Now, under the new leadership of Boris Johnson, there is a little more certainty. His intention to ensure that Britain does actually leave the European Union (EU) by 31 October is crystal clear. Unfortunately, his willingness to take Britain out of the EU without a deal seems clear too.
I believe this could have serious consequences for the UK tech sector and skills base.
The past few years have been challenging for many businesses. However, this hasn’t been primarily caused by Brexit, but by the wider disruptive forces that are reshaping the business landscape – the digital economy, the demand for transformation, changing business models and shifts in consumer behaviour.
Brexit has added an extra layer of difficulty for businesses to deal with. Because the final outcome of Brexit has not been certain, businesses have had to operate in a policy vacuum: unsure what skills they will be able to access; unsure about what future demand might look like; unsure about the costs and administrative overheads of doing business in the future.

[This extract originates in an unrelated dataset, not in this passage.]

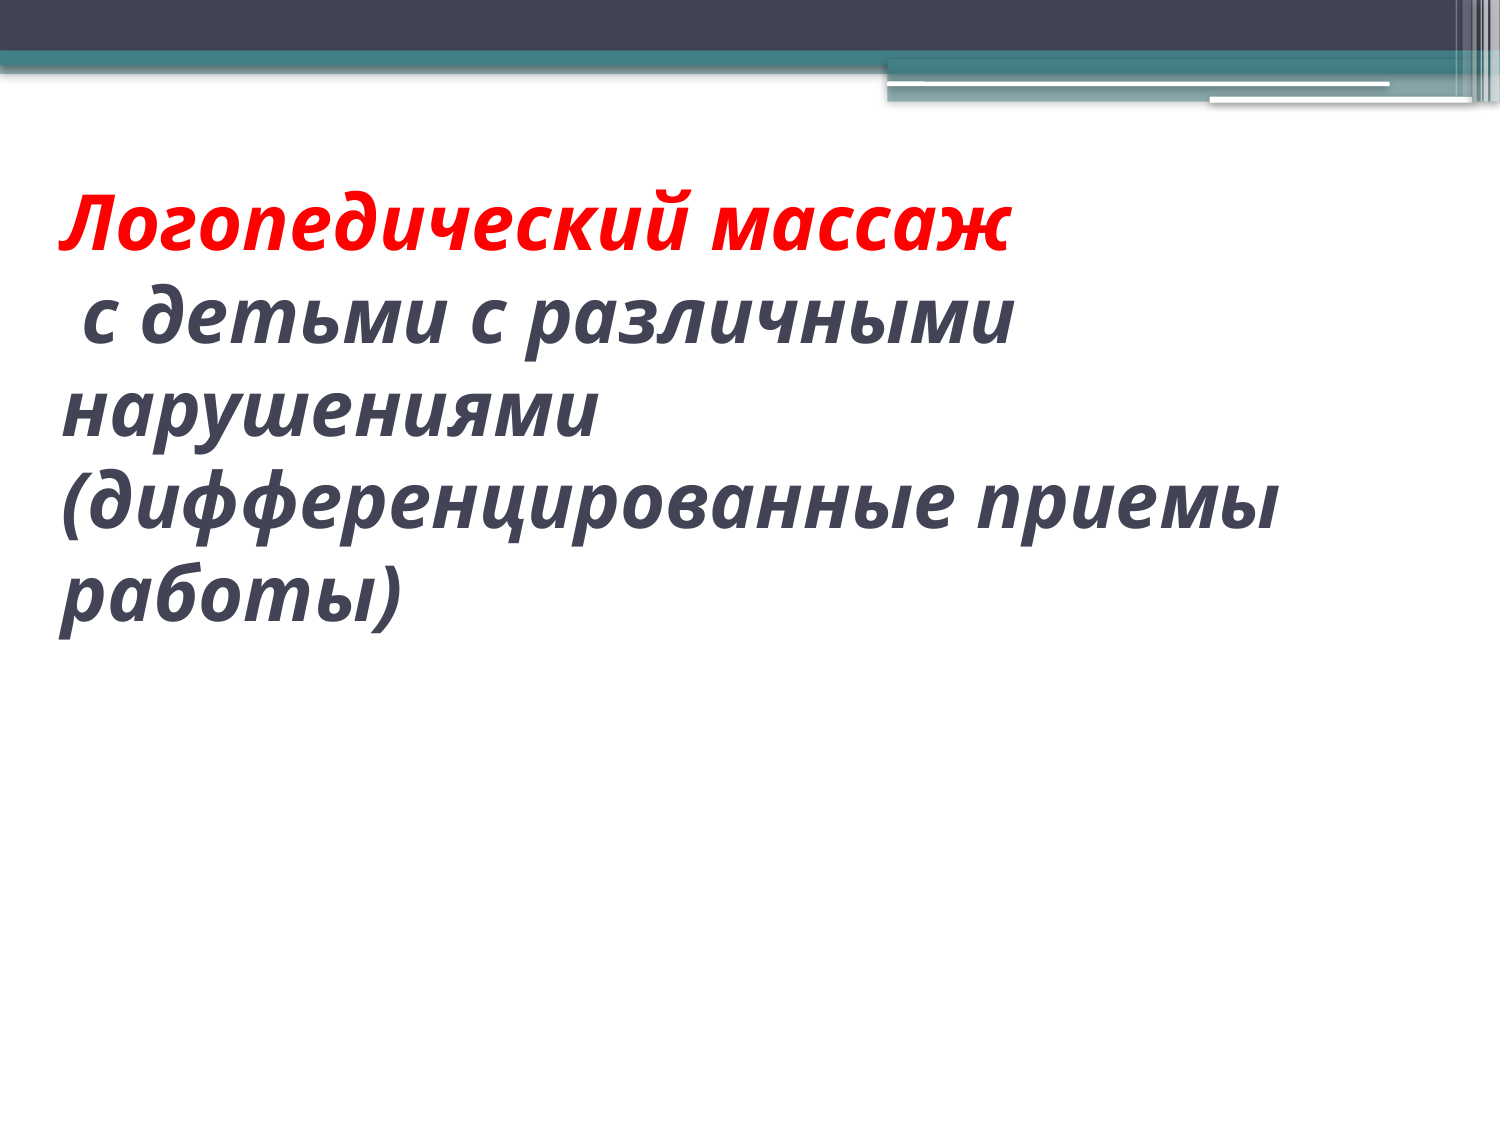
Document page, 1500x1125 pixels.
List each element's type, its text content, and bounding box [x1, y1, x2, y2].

The UK remains a leading centre of technology investment and activity. A record £3.9bn in venture capital was invested in UK tech companies in the first half of this year, with some major investments into UK startups. However, there are signs that other countries in Europe are beginning to close the gap, while foreign investment in UK tech fell by 29% in 2018.
A good barometer of the health of any sector is the recruitment market. Demand for tech talent in London in particular is softer than it should be. Businesses are taking a short-term approach and are reining back on investment in skills.
At the same time, Brexit has knocked candidates’ confidence and appetite to move jobs. Tech specialists in Europe are thinking again about coming to the UK. In the internal UK market, individuals are more reluctant than usual to move because of the uncertainty hanging over future prospects and the “last in, first out” convention. Why take the risk? The premium to move employers at this time has therefore increased substantially.
Albert Ellis, Harvey Nash
This is making life harder for tech businesses and for corporates looking to boost their tech teams. They are having to pay more to attract the right talent, while at the same time more contractors have taken permanent roles, making it harder for businesses to fill short-term gaps with freelance resource.
This will only get worse if no-deal Brexit is implemented. Already, talk of no-deal and the general language of “no compromise” has had an immediate effect on staff morale, creating alienation, polarisation and division. For multinational groups which have businesses in the UK and abroad, it creates a huge challenge in maintaining a sense of corporate unity, particularly for those with subsidiaries and clients in mainland Europe.
The no-deal mantra is in danger of ruining the UK’s brand with key trading partners. There have even been threats to renege on the UK’s commitment to pay the £39bn divorce bill. From a commercial perspective, this creates a hostile trading backdrop in transactions across the continent.
I personally didn’t vote for Brexit – but I believe a soft form of Brexit achieved a majority backing of the UK, and there is likely a consensus that the politicians have to get on and implement that. What business needs is a managed transition – an orderly exit that restores certainty over the future state. A no-deal Brexit will be the worst of all worlds.
In the meantime, I hope that companies sustain and indeed accelerate their investment in tech. Otherwise, Britain could move backwards relative to its competitors and the damage of this period in UK history could become longer lasting than any of us would wish to see.